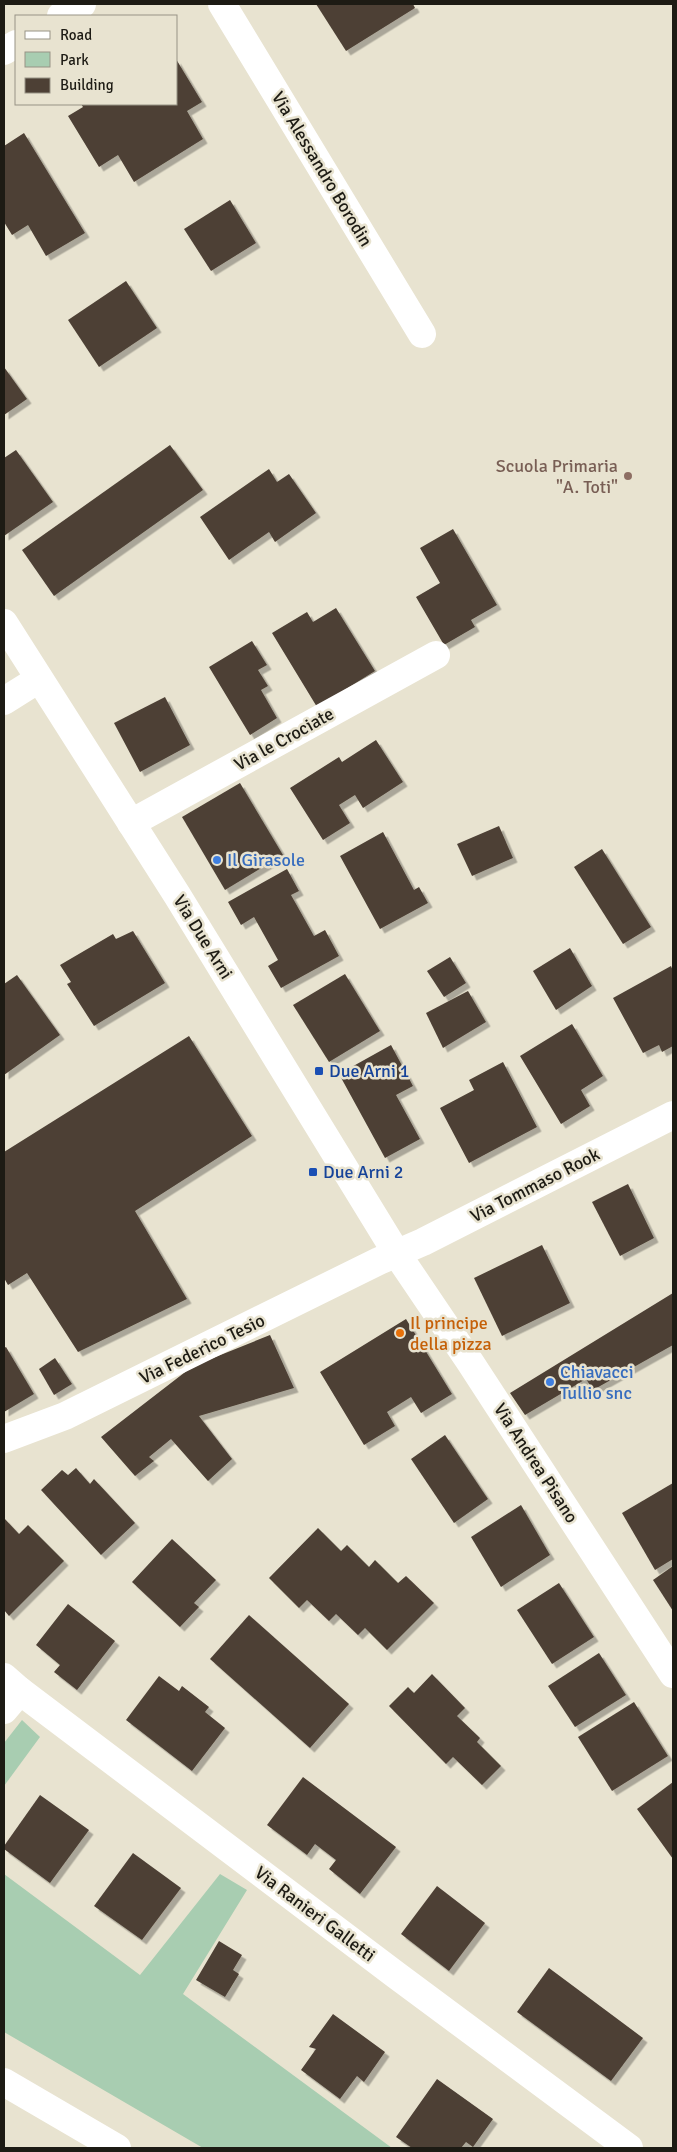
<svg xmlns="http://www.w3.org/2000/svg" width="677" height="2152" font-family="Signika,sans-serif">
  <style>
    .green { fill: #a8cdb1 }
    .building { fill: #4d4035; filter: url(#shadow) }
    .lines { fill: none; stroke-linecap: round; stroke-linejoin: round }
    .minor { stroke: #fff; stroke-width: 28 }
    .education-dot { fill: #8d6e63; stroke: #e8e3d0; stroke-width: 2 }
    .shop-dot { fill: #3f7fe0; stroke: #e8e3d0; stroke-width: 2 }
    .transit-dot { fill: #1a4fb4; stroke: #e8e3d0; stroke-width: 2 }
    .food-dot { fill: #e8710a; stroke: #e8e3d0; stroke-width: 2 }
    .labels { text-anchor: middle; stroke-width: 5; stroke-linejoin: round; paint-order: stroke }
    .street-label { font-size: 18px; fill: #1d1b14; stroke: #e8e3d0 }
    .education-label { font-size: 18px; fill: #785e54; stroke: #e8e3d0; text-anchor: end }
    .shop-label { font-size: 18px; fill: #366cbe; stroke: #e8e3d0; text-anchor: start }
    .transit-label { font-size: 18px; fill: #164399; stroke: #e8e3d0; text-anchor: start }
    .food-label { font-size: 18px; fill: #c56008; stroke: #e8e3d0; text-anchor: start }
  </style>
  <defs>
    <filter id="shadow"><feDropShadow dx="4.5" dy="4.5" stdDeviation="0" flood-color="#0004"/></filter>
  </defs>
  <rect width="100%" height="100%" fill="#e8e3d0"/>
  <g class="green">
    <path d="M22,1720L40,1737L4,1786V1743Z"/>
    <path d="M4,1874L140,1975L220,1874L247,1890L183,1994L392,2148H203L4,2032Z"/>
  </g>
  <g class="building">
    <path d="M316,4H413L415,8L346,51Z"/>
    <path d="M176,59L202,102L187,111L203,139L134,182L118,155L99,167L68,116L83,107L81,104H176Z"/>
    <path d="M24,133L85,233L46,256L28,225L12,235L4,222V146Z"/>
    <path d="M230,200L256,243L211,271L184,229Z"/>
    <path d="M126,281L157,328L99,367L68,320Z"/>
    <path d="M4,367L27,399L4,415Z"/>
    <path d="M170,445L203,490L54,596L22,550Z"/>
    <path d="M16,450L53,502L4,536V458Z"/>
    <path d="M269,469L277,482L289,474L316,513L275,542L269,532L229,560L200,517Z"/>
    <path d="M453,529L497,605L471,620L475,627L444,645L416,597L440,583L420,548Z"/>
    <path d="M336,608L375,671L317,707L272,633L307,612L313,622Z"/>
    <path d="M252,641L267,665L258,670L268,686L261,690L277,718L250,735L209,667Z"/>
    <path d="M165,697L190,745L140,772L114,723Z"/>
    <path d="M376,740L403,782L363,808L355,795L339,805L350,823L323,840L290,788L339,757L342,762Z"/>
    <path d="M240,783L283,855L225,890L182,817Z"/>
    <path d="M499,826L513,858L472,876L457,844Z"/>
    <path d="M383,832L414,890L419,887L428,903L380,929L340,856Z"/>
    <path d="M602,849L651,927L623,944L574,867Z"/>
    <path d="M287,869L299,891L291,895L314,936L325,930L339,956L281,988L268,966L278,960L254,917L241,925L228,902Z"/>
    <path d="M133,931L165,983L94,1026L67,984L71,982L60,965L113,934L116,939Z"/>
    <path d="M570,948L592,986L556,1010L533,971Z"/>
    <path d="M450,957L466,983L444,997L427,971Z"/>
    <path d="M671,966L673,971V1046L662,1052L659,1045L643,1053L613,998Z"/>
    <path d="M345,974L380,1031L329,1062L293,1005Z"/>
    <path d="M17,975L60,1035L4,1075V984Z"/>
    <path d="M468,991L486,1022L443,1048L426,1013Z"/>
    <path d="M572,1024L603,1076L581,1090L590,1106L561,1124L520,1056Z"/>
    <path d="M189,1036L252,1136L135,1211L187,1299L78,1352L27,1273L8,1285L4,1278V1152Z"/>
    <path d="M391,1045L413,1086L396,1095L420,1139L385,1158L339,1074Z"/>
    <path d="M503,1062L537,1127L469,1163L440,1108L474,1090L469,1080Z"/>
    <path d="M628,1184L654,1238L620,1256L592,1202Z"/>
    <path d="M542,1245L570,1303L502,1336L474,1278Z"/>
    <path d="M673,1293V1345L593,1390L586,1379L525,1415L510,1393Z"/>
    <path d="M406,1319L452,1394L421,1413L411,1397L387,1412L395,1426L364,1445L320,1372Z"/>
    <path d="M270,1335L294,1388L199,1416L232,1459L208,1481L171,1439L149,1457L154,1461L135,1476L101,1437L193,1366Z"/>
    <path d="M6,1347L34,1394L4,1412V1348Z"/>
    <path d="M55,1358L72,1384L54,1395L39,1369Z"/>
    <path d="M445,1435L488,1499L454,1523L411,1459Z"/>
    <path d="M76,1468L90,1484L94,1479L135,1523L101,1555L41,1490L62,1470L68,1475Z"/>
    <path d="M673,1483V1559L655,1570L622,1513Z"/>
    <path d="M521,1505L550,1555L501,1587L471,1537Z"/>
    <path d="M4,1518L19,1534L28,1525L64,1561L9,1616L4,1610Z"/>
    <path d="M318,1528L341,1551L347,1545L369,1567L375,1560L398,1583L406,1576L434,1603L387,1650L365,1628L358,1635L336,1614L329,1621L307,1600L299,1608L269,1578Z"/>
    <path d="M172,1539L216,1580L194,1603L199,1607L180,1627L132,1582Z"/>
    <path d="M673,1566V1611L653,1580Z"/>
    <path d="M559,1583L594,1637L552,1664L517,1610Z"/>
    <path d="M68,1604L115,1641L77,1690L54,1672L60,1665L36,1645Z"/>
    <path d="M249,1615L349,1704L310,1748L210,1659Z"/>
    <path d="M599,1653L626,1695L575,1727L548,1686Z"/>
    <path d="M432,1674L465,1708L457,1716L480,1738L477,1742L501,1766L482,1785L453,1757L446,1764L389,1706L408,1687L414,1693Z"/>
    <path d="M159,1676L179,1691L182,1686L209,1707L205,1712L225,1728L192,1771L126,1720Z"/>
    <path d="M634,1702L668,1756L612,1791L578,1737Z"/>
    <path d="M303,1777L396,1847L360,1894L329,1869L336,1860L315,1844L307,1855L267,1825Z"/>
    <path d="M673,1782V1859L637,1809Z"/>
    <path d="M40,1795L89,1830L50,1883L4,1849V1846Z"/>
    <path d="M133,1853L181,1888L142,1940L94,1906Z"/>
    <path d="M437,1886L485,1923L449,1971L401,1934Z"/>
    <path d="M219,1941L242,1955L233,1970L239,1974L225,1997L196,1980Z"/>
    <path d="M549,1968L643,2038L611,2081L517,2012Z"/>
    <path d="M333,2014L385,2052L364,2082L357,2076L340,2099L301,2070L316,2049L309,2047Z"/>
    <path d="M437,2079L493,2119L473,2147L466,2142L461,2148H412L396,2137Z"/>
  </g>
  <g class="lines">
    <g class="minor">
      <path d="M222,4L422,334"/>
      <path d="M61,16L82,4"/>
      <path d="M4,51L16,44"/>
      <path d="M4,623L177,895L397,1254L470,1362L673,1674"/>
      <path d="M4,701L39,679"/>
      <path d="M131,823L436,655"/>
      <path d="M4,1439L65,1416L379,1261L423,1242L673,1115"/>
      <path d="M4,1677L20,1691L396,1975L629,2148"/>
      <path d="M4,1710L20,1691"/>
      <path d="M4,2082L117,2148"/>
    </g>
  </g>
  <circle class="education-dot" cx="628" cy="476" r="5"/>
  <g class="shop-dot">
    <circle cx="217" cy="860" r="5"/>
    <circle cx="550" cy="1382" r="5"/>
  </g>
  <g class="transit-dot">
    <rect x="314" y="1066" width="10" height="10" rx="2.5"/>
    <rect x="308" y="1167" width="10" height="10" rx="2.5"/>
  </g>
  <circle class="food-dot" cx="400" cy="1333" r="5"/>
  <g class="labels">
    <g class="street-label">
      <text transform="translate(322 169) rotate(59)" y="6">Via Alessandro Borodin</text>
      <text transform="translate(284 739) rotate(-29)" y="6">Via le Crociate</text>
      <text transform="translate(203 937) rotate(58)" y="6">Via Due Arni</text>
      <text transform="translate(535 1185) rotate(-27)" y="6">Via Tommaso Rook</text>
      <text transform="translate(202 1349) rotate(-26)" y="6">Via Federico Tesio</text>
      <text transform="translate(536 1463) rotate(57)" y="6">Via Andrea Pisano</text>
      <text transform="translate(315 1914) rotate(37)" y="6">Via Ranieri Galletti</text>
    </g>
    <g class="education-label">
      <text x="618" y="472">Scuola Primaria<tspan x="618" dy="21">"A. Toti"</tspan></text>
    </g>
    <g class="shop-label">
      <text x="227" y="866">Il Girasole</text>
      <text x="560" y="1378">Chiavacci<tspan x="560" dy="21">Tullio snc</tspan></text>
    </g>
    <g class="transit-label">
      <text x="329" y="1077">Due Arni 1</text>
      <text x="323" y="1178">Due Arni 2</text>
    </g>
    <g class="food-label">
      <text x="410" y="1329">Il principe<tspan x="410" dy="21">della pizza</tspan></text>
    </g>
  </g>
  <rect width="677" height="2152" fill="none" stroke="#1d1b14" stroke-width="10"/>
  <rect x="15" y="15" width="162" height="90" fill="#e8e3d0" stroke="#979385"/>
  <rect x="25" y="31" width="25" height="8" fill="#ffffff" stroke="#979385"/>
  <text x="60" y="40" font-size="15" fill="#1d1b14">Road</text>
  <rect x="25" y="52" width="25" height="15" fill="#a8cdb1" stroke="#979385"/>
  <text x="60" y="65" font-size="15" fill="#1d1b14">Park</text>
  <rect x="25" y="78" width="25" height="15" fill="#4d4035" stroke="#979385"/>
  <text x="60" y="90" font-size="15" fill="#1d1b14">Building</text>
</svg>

★ ★ ★ ★ ★

• _What you have to do_: Extract every line above containing the word "lines".

• _Solved exercise_:
    .lines { fill: none; stroke-linecap: round; stroke-linejoin: round }
  <g class="lines">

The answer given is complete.